## PROBLEM STATEMENT
Reproduce the listing below verbatim, from its first line through the line containing "details so you", including that line.

## DATA FOR THIS TASK
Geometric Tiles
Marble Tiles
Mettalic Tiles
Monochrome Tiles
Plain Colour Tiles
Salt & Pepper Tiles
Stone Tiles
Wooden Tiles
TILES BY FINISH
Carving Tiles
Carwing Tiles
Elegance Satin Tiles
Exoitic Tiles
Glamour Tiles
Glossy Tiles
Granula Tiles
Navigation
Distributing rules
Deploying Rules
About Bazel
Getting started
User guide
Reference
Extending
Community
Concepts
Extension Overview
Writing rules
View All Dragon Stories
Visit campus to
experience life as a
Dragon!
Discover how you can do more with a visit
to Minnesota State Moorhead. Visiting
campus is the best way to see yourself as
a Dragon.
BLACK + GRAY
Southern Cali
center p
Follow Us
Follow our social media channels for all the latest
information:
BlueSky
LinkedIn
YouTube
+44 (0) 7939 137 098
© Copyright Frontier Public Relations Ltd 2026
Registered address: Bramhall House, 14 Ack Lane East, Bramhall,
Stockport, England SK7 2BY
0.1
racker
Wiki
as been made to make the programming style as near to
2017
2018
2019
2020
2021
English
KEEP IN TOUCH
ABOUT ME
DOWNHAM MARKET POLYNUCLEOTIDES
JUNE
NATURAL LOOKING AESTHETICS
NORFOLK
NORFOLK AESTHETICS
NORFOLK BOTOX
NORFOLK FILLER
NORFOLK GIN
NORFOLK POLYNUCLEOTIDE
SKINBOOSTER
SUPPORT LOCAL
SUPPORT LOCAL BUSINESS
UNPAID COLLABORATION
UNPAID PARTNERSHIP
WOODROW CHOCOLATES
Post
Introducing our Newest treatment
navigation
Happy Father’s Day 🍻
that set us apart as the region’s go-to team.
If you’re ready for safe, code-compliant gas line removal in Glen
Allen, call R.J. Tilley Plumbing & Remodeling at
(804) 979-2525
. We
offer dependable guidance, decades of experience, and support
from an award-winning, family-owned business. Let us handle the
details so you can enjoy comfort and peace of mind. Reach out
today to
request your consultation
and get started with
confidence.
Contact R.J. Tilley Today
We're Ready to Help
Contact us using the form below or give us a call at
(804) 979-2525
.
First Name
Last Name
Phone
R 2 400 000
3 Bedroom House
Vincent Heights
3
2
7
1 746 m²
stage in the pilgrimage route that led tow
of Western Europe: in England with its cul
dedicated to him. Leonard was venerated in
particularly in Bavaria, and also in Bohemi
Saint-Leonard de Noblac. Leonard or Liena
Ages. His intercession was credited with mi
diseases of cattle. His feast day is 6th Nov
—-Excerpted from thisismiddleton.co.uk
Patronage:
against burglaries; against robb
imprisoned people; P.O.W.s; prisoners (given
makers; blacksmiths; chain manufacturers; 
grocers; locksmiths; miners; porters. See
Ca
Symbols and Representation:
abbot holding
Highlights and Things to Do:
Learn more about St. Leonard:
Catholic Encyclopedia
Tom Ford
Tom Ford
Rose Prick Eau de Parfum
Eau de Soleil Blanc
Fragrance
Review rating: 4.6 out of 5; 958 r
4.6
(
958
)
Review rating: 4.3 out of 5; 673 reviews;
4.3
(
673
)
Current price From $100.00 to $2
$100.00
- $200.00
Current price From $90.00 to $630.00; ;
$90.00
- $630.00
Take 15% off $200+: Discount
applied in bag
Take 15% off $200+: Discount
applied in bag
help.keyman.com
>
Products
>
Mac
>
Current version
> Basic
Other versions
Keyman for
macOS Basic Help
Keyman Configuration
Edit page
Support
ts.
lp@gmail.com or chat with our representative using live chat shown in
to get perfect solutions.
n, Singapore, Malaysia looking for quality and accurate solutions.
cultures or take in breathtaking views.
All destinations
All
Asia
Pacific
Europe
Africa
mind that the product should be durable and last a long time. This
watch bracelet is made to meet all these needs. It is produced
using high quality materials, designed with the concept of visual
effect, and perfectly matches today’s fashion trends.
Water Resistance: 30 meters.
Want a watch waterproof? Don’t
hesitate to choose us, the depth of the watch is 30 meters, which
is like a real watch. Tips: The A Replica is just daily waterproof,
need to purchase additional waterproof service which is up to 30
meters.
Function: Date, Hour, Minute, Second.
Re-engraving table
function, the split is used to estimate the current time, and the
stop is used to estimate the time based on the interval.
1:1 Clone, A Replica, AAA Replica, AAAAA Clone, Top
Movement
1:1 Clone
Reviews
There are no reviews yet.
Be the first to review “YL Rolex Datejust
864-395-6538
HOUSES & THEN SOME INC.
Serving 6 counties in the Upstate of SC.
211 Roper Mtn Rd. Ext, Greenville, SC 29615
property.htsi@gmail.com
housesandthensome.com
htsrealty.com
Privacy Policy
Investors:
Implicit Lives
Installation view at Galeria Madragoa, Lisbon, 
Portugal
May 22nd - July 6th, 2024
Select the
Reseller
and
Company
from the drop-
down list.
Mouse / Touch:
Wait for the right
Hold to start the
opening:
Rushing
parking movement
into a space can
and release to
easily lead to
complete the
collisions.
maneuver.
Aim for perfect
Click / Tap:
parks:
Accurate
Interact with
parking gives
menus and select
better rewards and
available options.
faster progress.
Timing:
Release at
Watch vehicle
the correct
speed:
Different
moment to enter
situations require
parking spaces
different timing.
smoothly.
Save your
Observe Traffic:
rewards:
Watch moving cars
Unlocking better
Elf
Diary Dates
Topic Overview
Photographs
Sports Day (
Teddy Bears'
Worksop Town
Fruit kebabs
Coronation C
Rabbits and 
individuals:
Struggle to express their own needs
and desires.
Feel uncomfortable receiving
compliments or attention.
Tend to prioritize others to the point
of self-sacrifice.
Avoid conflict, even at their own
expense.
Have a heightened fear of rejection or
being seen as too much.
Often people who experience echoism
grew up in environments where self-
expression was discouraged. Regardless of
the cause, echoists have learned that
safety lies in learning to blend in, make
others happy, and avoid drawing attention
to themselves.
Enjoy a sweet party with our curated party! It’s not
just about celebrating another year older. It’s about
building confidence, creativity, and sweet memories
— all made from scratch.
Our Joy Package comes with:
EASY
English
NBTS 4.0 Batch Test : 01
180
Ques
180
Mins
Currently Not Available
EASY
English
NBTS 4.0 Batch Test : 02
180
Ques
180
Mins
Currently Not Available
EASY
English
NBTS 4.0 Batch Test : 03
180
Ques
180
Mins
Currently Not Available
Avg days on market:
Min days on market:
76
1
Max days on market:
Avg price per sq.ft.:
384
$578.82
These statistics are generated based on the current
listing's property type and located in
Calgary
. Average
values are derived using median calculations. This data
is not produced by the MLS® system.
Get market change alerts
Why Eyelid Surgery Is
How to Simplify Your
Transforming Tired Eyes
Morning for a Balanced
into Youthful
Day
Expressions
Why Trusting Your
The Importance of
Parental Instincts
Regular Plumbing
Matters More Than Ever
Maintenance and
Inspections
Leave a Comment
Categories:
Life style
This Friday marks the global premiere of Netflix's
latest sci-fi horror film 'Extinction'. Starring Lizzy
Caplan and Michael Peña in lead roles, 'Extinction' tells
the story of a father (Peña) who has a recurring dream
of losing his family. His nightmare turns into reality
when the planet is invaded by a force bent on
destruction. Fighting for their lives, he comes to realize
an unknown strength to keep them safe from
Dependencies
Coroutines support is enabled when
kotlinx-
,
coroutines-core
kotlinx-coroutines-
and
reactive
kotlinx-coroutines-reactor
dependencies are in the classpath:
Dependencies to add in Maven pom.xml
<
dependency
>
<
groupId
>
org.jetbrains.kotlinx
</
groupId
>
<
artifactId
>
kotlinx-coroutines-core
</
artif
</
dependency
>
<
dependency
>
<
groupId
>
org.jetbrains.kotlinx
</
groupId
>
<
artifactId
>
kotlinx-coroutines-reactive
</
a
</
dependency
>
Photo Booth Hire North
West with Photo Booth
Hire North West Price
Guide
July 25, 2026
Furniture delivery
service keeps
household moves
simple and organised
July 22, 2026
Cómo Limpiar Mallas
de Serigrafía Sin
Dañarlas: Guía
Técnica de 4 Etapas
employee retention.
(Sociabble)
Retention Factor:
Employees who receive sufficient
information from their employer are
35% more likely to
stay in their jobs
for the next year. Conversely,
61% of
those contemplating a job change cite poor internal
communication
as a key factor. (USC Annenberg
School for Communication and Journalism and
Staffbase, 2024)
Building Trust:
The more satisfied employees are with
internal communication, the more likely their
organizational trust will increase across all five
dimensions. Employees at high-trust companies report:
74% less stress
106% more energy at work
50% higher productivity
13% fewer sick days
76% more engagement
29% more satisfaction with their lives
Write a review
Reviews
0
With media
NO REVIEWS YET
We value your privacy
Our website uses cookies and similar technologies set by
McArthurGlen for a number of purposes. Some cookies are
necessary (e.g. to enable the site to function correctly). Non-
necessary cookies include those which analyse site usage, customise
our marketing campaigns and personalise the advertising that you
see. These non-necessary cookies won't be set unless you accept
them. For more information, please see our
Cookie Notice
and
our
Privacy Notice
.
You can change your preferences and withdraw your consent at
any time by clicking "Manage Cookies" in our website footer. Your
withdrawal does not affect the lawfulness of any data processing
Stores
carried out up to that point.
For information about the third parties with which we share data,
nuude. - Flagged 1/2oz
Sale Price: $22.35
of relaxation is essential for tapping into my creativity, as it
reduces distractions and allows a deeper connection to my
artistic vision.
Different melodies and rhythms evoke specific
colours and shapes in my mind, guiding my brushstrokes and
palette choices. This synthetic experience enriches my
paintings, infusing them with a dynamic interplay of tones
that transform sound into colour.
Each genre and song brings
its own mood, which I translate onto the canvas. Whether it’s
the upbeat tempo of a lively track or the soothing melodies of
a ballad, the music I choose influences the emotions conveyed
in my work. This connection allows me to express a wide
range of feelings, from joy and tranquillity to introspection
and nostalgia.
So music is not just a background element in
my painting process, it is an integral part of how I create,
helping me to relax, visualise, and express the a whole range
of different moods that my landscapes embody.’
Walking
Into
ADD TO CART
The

## COMPLETED TASK
Geometric Tiles
Marble Tiles
Mettalic Tiles
Monochrome Tiles
Plain Colour Tiles
Salt & Pepper Tiles
Stone Tiles
Wooden Tiles
TILES BY FINISH
Carving Tiles
Carwing Tiles
Elegance Satin Tiles
Exoitic Tiles
Glamour Tiles
Glossy Tiles
Granula Tiles
Navigation
Distributing rules
Deploying Rules
About Bazel
Getting started
User guide
Reference
Extending
Community
Concepts
Extension Overview
Writing rules
View All Dragon Stories
Visit campus to
experience life as a
Dragon!
Discover how you can do more with a visit
to Minnesota State Moorhead. Visiting
campus is the best way to see yourself as
a Dragon.
BLACK + GRAY
Southern Cali
center p
Follow Us
Follow our social media channels for all the latest
information:
BlueSky
LinkedIn
YouTube
+44 (0) 7939 137 098
© Copyright Frontier Public Relations Ltd 2026
Registered address: Bramhall House, 14 Ack Lane East, Bramhall,
Stockport, England SK7 2BY
0.1
racker
Wiki
as been made to make the programming style as near to
2017
2018
2019
2020
2021
English
KEEP IN TOUCH
ABOUT ME
DOWNHAM MARKET POLYNUCLEOTIDES
JUNE
NATURAL LOOKING AESTHETICS
NORFOLK
NORFOLK AESTHETICS
NORFOLK BOTOX
NORFOLK FILLER
NORFOLK GIN
NORFOLK POLYNUCLEOTIDE
SKINBOOSTER
SUPPORT LOCAL
SUPPORT LOCAL BUSINESS
UNPAID COLLABORATION
UNPAID PARTNERSHIP
WOODROW CHOCOLATES
Post
Introducing our Newest treatment
navigation
Happy Father’s Day 🍻
that set us apart as the region’s go-to team.
If you’re ready for safe, code-compliant gas line removal in Glen
Allen, call R.J. Tilley Plumbing & Remodeling at
(804) 979-2525
. We
offer dependable guidance, decades of experience, and support
from an award-winning, family-owned business. Let us handle the
details so you can enjoy comfort and peace of mind. Reach out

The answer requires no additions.